У бульдога отвисла челюсть.
— Че-го?! — спросил он то ли злобно, то ли обиженно.
Загорелый щёлкнул пальцами, как кастаньетами.
— Ну танцы, танцы, знаешь? Самба, пасодобль! — и расхохотался. У него оказались шикарные белые зубы, улыбка, как у киногероя.
— Урод, — сказал бульдог тоскливо и повернулся ко мне. — Ты-то хоть нормальный? — спросил он с надеждой. — Или тоже… попадобли какие-нибудь?
Загорелый снова расхохотался, беззлобно и весело. А мне вдруг стало стыдно до невозможности, хотя стыдиться было решительно нечего.
— Я ничем таким не занимался, — сказал я небрежно, надеясь, что эти типы не заметят, как у меня горят уши. Уши, кажется, занимали невероятно много места, светились, как стоп-сигналы — а волосы остригли, и спрятать уши было негде. — Только плаваньем немного… в школе…
Бульдог шмыгнул курносым носом. Он весь был — сплошное воплощение досады.
— Спецура, хм… — задумчиво проговорил загорелый. — Наши боевые качества интересовали этого серого штатского джентльмена с военной выправкой очень и очень условно, если интересовали вообще… Его занимали наши организмы, господа. Здоровье. Лёгкие, видимо. Предположу, что вы тоже не курите, господа?
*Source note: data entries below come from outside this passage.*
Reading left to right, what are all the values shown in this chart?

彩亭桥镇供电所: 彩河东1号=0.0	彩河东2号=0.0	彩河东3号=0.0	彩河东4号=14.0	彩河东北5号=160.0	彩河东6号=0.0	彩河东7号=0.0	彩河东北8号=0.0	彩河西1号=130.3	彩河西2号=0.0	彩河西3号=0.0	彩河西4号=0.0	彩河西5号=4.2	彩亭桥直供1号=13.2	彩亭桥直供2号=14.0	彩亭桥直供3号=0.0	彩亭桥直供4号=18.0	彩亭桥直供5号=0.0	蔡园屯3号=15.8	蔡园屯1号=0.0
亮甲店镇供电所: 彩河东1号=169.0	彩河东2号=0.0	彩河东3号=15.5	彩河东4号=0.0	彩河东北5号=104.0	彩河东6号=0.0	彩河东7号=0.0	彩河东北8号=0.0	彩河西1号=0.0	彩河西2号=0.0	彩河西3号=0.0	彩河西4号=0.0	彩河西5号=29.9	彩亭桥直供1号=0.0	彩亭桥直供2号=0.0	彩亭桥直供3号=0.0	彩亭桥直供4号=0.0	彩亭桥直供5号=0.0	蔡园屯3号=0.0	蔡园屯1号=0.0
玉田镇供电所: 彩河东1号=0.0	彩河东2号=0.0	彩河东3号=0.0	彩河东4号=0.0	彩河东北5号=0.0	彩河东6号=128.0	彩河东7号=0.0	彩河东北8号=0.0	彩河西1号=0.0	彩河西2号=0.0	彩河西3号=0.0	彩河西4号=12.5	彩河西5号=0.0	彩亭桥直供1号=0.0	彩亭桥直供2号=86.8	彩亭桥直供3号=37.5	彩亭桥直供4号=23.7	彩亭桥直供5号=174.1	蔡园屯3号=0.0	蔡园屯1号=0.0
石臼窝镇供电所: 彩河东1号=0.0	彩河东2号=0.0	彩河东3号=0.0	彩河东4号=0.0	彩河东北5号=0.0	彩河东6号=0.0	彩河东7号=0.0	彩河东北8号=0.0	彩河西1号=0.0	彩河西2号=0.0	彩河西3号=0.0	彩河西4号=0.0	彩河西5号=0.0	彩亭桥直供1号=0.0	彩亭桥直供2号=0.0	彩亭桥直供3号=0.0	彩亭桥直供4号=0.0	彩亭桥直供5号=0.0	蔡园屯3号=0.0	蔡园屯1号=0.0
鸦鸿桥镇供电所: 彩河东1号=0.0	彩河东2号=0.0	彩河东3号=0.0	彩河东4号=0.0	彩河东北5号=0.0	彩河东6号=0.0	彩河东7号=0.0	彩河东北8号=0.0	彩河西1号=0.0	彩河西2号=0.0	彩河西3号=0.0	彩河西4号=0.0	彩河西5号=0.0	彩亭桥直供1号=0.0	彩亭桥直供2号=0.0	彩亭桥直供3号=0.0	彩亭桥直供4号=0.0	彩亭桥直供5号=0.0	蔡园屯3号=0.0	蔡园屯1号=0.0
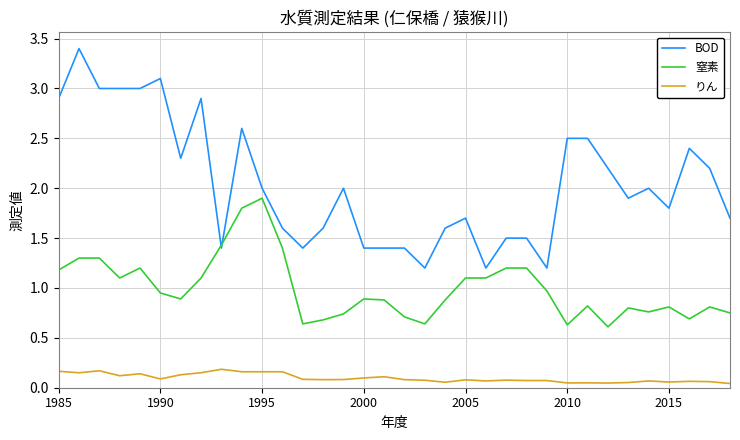

Which series has the widest spread of values?

BOD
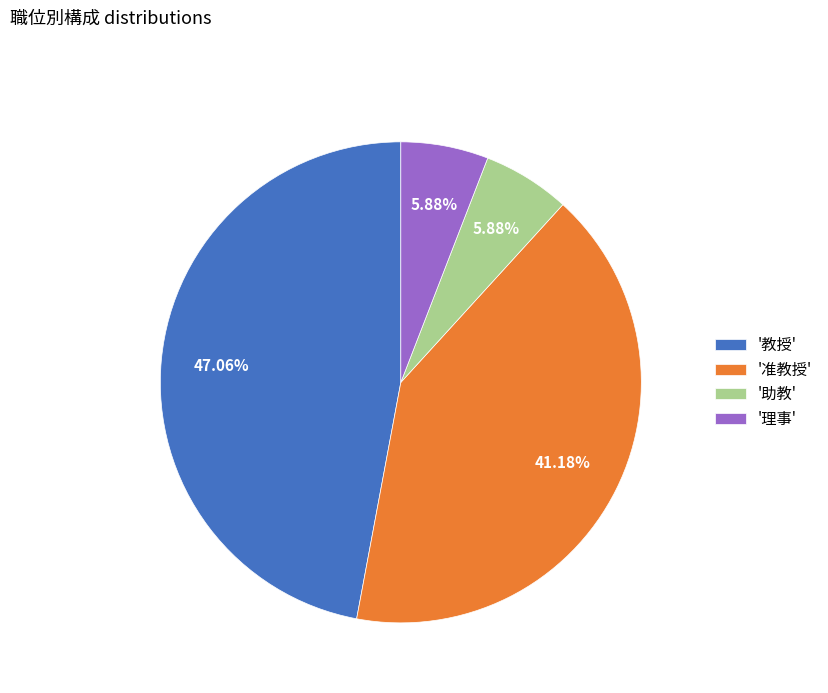

Which slice is the largest?

'教授'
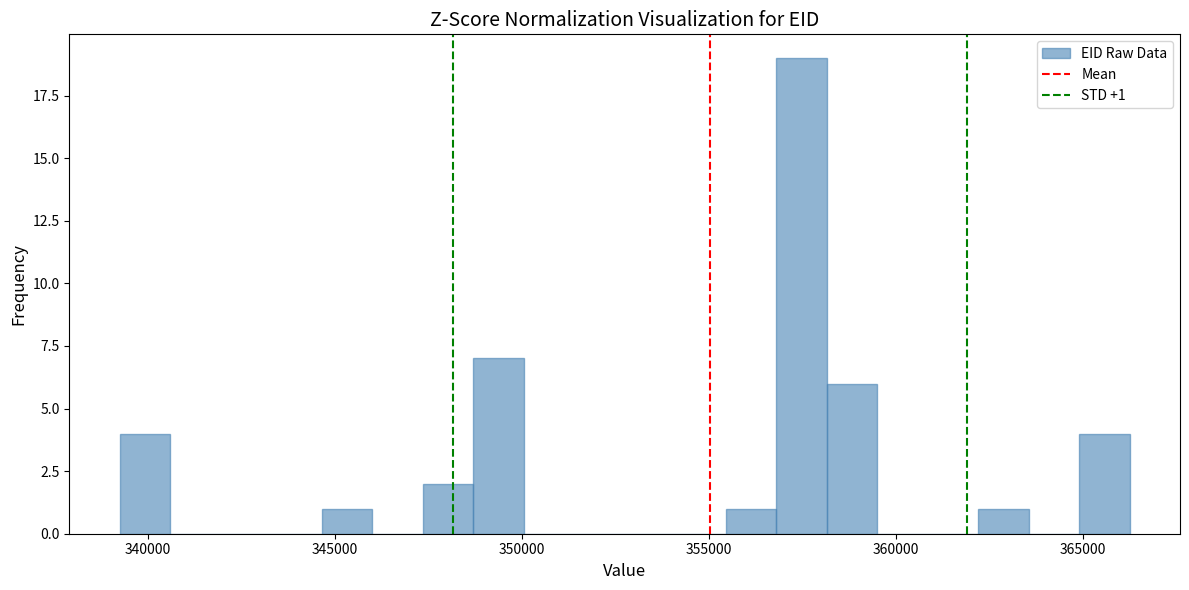

Read against the x-axis, roughly where is the centre of the tallest bar?

357500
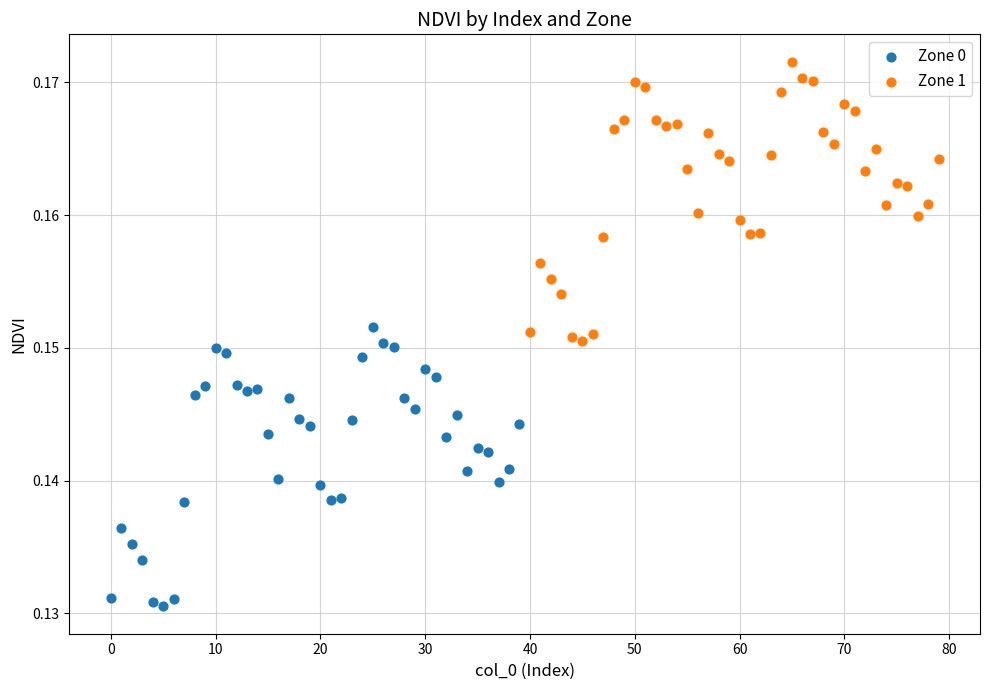

Which series reaches the minimum Y coordinate?

Zone 0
— Удод тебе господин, — огрызнулся бульдог.
— Я не курю, — сказал я. Загорелый владел логикой: про курение у меня спросили в первую очередь. Наверное, и у него тоже.
— Так вот, — продолжал загорелый, будто по телевизору выступал. — Здоровые молодые люди, некурящие, мало пьющие, более или менее владеющие собственным телом. Которые принесли присягу. Хочется надеяться, господа, что на нас не будут испытывать какое-нибудь новое оружие.
— Охренел совсем?! — вытаращился бульдог.
— Времена такие, — ответил загорелый с коротким смешком. — Последние лет триста-пятьсот — такие уж времена. А последние лет сто — в особенности. Были прецеденты.
— А почему ты согласился? — спросил я. — Они же спрашивали согласие…
Загорелый улыбнулся то ли мечтательно, то ли зло.
— Я любопытный, — сказал он. — И любопытство иногда заставляет меня делать глупости. Вот он, — загорелый указал на бульдога, — надо думать, согласился, потому что хотел повоевать. Героем стать хотел, наверное. Или просто ощутить, каково это — убить живого человека. Или — полы ему драить надоело. А я подумал, что «горячие точки» тут, скорее всего, ни при чём — и пропал. Чуть не подох от любопытства — особенно заполняя все эти формы по особой секретности.
— Ну и козёл, — буркнул бульдог и стал делать вид, что не слушает. Но слушал — я чувствовал.